Stored data:
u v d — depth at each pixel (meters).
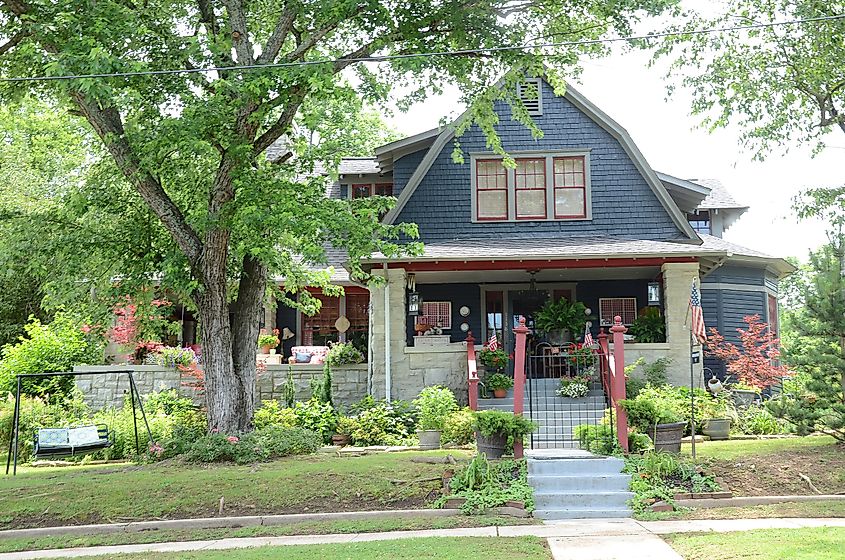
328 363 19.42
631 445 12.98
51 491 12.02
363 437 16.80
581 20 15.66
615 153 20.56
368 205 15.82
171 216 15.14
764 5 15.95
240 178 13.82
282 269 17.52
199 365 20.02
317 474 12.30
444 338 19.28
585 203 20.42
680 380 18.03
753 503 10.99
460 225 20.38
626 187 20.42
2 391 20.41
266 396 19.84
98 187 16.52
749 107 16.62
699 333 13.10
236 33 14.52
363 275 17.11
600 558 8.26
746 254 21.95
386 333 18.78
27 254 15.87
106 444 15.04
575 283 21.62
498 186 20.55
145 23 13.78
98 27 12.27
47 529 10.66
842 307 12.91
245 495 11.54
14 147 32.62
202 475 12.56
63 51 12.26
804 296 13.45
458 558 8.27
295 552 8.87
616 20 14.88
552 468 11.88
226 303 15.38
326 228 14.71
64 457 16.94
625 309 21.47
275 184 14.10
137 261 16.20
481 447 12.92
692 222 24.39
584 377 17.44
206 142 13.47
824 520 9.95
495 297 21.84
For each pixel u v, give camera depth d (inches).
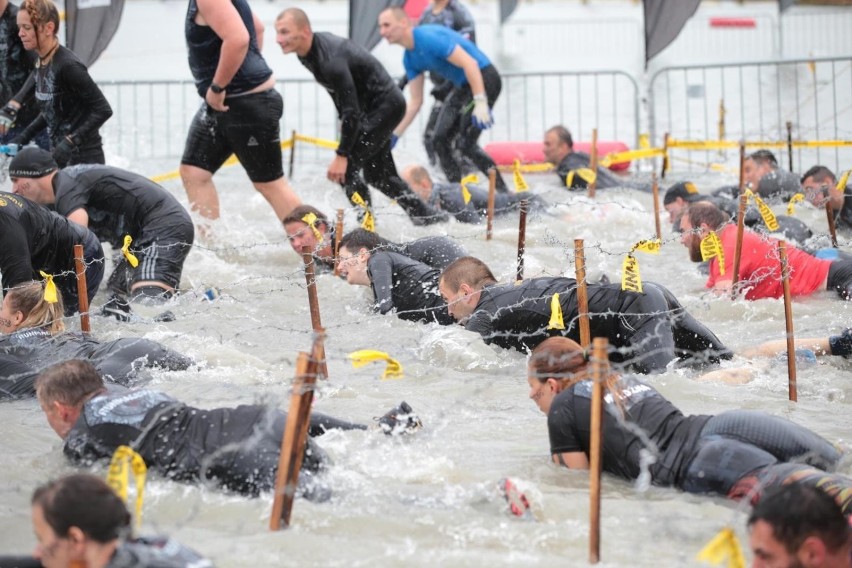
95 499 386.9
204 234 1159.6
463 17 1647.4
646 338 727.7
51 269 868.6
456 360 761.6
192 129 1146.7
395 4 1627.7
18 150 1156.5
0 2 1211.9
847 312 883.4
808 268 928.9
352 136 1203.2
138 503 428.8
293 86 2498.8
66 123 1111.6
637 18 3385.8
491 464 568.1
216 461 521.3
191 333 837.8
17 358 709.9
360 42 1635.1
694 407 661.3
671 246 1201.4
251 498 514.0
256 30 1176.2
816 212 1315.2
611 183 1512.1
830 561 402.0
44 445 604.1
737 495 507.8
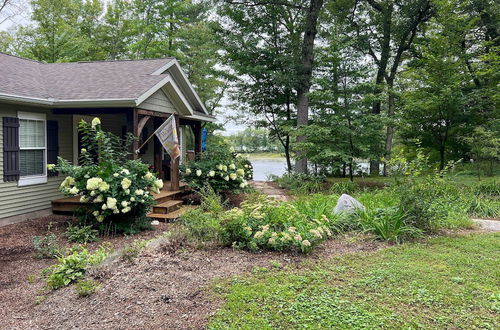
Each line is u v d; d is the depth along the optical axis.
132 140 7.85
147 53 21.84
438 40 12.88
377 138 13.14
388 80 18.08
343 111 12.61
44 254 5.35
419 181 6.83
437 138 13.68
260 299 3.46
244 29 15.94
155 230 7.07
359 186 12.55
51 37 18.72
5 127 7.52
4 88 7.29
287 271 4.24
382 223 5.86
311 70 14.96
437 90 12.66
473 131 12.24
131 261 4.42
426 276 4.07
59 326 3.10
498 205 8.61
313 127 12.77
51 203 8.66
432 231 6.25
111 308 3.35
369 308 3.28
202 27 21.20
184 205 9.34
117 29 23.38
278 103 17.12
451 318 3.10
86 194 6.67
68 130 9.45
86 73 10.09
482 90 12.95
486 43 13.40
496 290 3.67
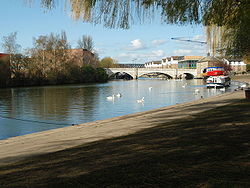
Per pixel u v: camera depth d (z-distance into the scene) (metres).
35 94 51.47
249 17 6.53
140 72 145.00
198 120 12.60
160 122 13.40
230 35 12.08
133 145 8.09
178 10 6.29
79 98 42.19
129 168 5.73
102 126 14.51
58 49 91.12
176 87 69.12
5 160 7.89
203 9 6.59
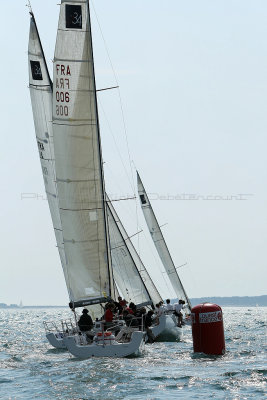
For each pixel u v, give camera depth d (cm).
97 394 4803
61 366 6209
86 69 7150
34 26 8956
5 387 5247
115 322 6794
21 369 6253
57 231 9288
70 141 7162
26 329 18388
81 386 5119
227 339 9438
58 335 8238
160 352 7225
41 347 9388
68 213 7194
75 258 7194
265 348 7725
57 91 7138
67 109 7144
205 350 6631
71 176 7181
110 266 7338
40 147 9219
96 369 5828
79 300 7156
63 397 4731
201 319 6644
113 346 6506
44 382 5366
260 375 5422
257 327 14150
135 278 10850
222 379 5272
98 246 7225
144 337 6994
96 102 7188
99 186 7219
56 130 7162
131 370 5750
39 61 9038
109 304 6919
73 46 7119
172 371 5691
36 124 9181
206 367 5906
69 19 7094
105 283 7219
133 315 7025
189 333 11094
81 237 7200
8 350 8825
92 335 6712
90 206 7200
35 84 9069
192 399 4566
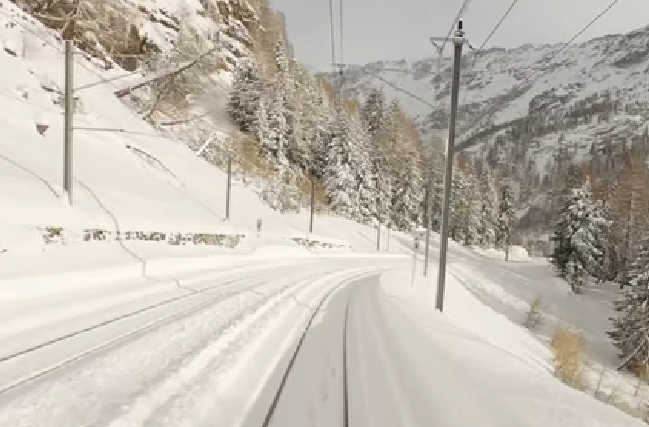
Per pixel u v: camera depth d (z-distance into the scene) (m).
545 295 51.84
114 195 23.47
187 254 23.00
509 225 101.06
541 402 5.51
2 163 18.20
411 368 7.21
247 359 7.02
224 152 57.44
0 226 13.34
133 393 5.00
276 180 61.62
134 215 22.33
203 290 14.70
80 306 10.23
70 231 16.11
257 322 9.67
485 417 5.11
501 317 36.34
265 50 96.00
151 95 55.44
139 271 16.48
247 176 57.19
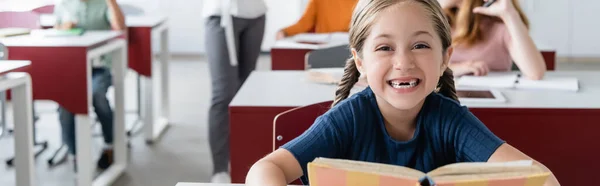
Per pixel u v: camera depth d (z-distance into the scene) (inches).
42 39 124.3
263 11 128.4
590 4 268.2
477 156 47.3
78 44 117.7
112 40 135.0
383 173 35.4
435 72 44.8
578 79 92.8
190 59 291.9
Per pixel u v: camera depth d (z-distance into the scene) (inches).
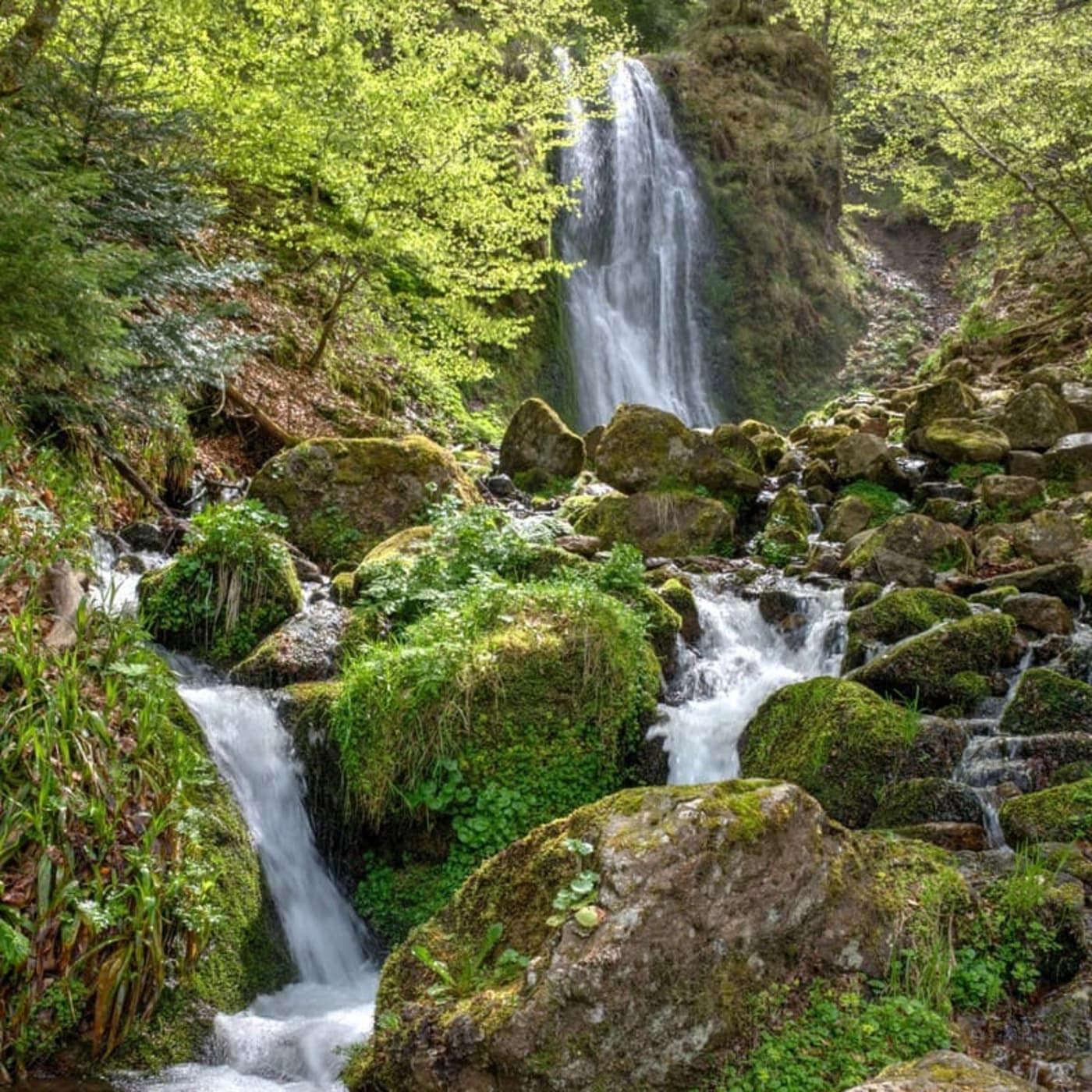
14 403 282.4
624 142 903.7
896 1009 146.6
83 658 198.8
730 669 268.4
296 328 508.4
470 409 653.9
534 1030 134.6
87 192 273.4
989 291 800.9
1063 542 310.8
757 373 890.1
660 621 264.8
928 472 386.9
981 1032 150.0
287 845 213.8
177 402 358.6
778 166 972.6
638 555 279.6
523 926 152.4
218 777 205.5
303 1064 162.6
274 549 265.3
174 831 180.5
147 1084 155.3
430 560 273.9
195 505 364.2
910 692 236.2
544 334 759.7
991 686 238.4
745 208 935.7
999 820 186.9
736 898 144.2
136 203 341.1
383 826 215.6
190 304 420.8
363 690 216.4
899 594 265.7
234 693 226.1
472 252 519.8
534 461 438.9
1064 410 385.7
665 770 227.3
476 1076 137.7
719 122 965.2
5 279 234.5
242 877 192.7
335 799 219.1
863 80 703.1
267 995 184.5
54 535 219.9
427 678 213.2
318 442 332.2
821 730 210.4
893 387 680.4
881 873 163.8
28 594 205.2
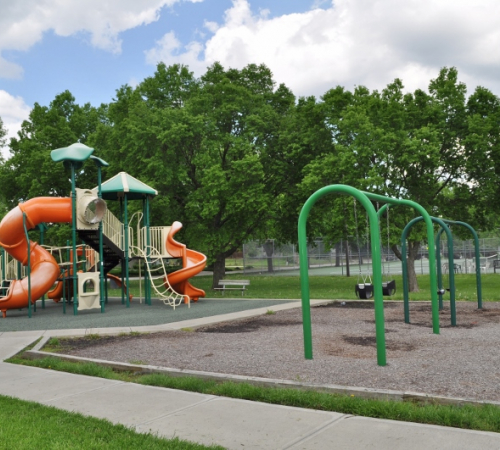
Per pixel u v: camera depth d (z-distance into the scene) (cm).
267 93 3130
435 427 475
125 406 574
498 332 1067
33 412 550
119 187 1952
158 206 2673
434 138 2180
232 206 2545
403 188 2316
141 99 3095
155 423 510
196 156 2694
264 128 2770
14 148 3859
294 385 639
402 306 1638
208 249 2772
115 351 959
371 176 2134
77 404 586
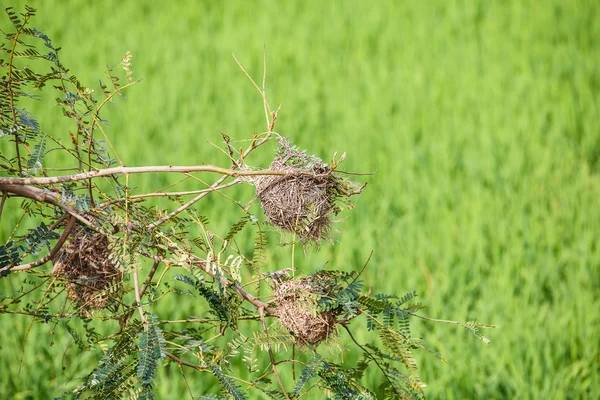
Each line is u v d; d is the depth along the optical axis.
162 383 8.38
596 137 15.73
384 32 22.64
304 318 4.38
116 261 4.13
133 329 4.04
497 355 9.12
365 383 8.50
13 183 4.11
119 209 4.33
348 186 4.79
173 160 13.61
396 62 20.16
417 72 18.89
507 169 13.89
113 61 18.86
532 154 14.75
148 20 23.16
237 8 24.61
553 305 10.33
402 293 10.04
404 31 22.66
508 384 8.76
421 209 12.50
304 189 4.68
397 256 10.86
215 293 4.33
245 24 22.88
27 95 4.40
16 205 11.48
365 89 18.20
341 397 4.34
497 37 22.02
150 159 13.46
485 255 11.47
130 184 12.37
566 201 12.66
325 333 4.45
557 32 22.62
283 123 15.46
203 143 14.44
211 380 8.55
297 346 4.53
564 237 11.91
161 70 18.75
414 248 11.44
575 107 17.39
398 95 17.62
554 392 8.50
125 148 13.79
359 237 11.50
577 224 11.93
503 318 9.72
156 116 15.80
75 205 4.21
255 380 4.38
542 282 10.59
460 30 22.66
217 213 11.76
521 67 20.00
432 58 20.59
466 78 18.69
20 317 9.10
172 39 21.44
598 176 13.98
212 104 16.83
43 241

## [AIM OF THE TASK]
Keeping the pictures out, output the records from above exactly and completely.

## [RESULT FOR THIS EXERCISE]
u v d — depth at each pixel (meters).
328 363 19.42
631 445 12.98
51 491 12.02
363 437 16.80
581 20 15.66
615 153 20.56
368 205 15.82
171 216 15.14
764 5 15.95
240 178 13.82
282 269 17.52
199 365 20.02
317 474 12.30
444 338 19.28
585 203 20.42
680 380 18.03
753 503 10.99
460 225 20.38
626 187 20.42
2 391 20.41
266 396 19.84
98 187 16.52
749 107 16.62
699 333 13.10
236 33 14.52
363 275 17.11
600 558 8.26
746 254 21.95
386 333 18.78
27 254 15.87
106 444 15.04
575 283 21.62
498 186 20.55
145 23 13.78
98 27 12.27
47 529 10.66
842 307 12.91
245 495 11.54
14 147 32.62
202 475 12.56
63 51 12.26
804 296 13.45
458 558 8.27
295 552 8.87
616 20 14.88
552 468 11.88
226 303 15.38
326 228 14.71
64 457 16.94
625 309 21.47
275 184 14.10
137 261 16.20
481 447 12.92
692 222 24.39
584 377 17.44
206 142 13.47
824 520 9.95
495 297 21.84
For each pixel u v, give camera depth d (inches).
95 499 386.9
204 234 1159.6
463 17 1647.4
646 338 727.7
51 269 868.6
456 360 761.6
192 129 1146.7
395 4 1627.7
18 150 1156.5
0 2 1211.9
847 312 883.4
808 268 928.9
352 136 1203.2
138 503 428.8
293 86 2498.8
66 123 1111.6
637 18 3385.8
491 464 568.1
216 461 521.3
191 333 837.8
17 358 709.9
360 42 1635.1
694 407 661.3
671 246 1201.4
251 498 514.0
256 30 1176.2
816 212 1315.2
611 183 1512.1
830 561 402.0
44 445 604.1
737 495 507.8
Each line is u v d; d is the depth along the optical axis.
132 140 7.85
147 53 21.84
438 40 12.88
377 138 13.14
388 80 18.08
343 111 12.61
44 254 5.35
419 181 6.83
437 138 13.68
260 299 3.46
244 29 15.94
155 230 7.07
359 186 12.55
51 37 18.72
5 127 7.52
4 88 7.29
287 271 4.24
382 223 5.86
311 70 14.96
437 90 12.66
473 131 12.24
131 261 4.42
426 276 4.07
59 326 3.10
498 205 8.61
313 127 12.77
51 203 8.66
432 231 6.25
111 308 3.35
369 308 3.28
202 27 21.20
184 205 9.34
117 29 23.38
278 103 17.12
451 318 3.10
86 194 6.67
68 130 9.45
86 73 10.09
482 90 12.95
486 43 13.40
496 290 3.67
Per pixel u v: camera depth d (z-distance into the scene) (metres).
35 94 51.47
249 17 6.53
140 72 145.00
198 120 12.60
160 122 13.40
230 35 12.08
133 145 8.09
178 10 6.29
79 98 42.19
129 168 5.73
102 126 14.51
58 49 91.12
176 87 69.12
5 160 7.89
203 9 6.59
For each pixel u v, give camera depth d (cm).
97 394 4803
61 366 6209
86 69 7150
34 26 8956
5 387 5247
115 322 6794
21 369 6253
57 231 9288
70 141 7162
26 329 18388
81 386 5119
227 339 9438
58 335 8238
160 352 7225
41 347 9388
68 213 7194
75 258 7194
265 348 7725
57 91 7138
67 109 7144
205 350 6631
71 176 7181
110 266 7338
40 147 9219
96 369 5828
79 300 7156
63 397 4731
201 319 6644
113 346 6506
44 382 5366
260 375 5422
257 327 14150
135 278 10850
222 379 5272
98 246 7225
144 337 6994
96 102 7188
99 186 7219
56 130 7162
131 370 5750
39 61 9038
109 304 6919
73 46 7119
172 371 5691
36 124 9181
206 367 5906
69 19 7094
105 283 7219
133 315 7025
189 333 11094
81 237 7200
8 350 8825
92 335 6712
90 206 7200
35 84 9069
192 399 4566
Per pixel u v: camera depth d (z-distance into the scene) (m).
545 295 51.84
114 195 23.47
187 254 23.00
509 225 101.06
541 402 5.51
2 163 18.20
411 368 7.21
247 359 7.02
224 152 57.44
0 226 13.34
133 393 5.00
276 180 61.62
134 215 22.33
203 290 14.70
80 306 10.23
70 231 16.11
257 322 9.67
485 417 5.11
501 317 36.34
265 50 96.00
151 95 55.44
139 271 16.48
247 176 57.19
Per pixel u v: camera depth d (z-distance into the scene) (inches).
42 39 124.3
263 11 128.4
590 4 268.2
477 156 47.3
78 44 117.7
112 40 135.0
383 173 35.4
435 72 44.8
578 79 92.8
190 59 291.9
Per pixel u v: camera depth d (z-distance into the scene) (inches).
14 403 282.4
624 142 903.7
896 1009 146.6
83 658 198.8
730 669 268.4
296 328 508.4
470 409 653.9
534 1030 134.6
87 192 273.4
989 291 800.9
1063 542 310.8
757 373 890.1
660 621 264.8
928 472 386.9
981 1032 150.0
287 845 213.8
177 402 358.6
778 166 972.6
638 555 279.6
523 926 152.4
218 777 205.5
303 1064 162.6
274 549 265.3
174 831 180.5
147 1084 155.3
430 560 273.9
195 505 364.2
910 692 236.2
544 334 759.7
991 686 238.4
745 208 935.7
999 820 186.9
736 898 144.2
136 203 341.1
383 826 215.6
190 304 420.8
363 690 216.4
899 594 265.7
234 693 226.1
472 252 519.8
534 461 438.9
1064 410 385.7
665 770 227.3
476 1076 137.7
719 122 965.2
5 279 234.5
242 877 192.7
335 799 219.1
863 80 703.1
267 995 184.5
54 535 219.9
427 678 213.2
318 442 332.2
821 730 210.4
893 387 680.4
881 873 163.8
28 594 205.2
Per pixel u v: camera depth d (z-distance into the scene) (cm).
267 93 3130
435 427 475
125 406 574
498 332 1067
33 412 550
119 187 1952
158 206 2673
434 138 2180
232 206 2545
403 188 2316
141 99 3095
155 423 510
196 156 2694
264 128 2770
14 148 3859
294 385 639
402 306 1638
208 249 2772
115 351 959
371 176 2134
77 404 586
Each line is u v d; d is the depth along the optical axis.
162 383 8.38
596 137 15.73
384 32 22.64
304 318 4.38
116 261 4.13
133 329 4.04
497 355 9.12
365 383 8.50
13 183 4.11
119 209 4.33
348 186 4.79
173 160 13.61
396 62 20.16
417 72 18.89
507 169 13.89
113 61 18.86
532 154 14.75
148 20 23.16
237 8 24.61
553 305 10.33
402 293 10.04
404 31 22.66
508 384 8.76
421 209 12.50
304 189 4.68
397 256 10.86
215 293 4.33
245 24 22.88
27 95 4.40
16 205 11.48
365 89 18.20
341 397 4.34
497 37 22.02
150 159 13.46
485 255 11.47
130 184 12.37
566 201 12.66
325 333 4.45
557 32 22.62
283 123 15.46
203 143 14.44
211 380 8.55
297 346 4.53
564 237 11.91
161 70 18.75
414 248 11.44
575 107 17.39
398 95 17.62
554 392 8.50
125 148 13.79
359 237 11.50
577 224 11.93
503 318 9.72
156 116 15.80
75 205 4.21
255 380 4.38
542 282 10.59
460 30 22.66
217 213 11.76
521 67 20.00
432 58 20.59
466 78 18.69
20 317 9.10
172 39 21.44
598 176 13.98
212 104 16.83
43 241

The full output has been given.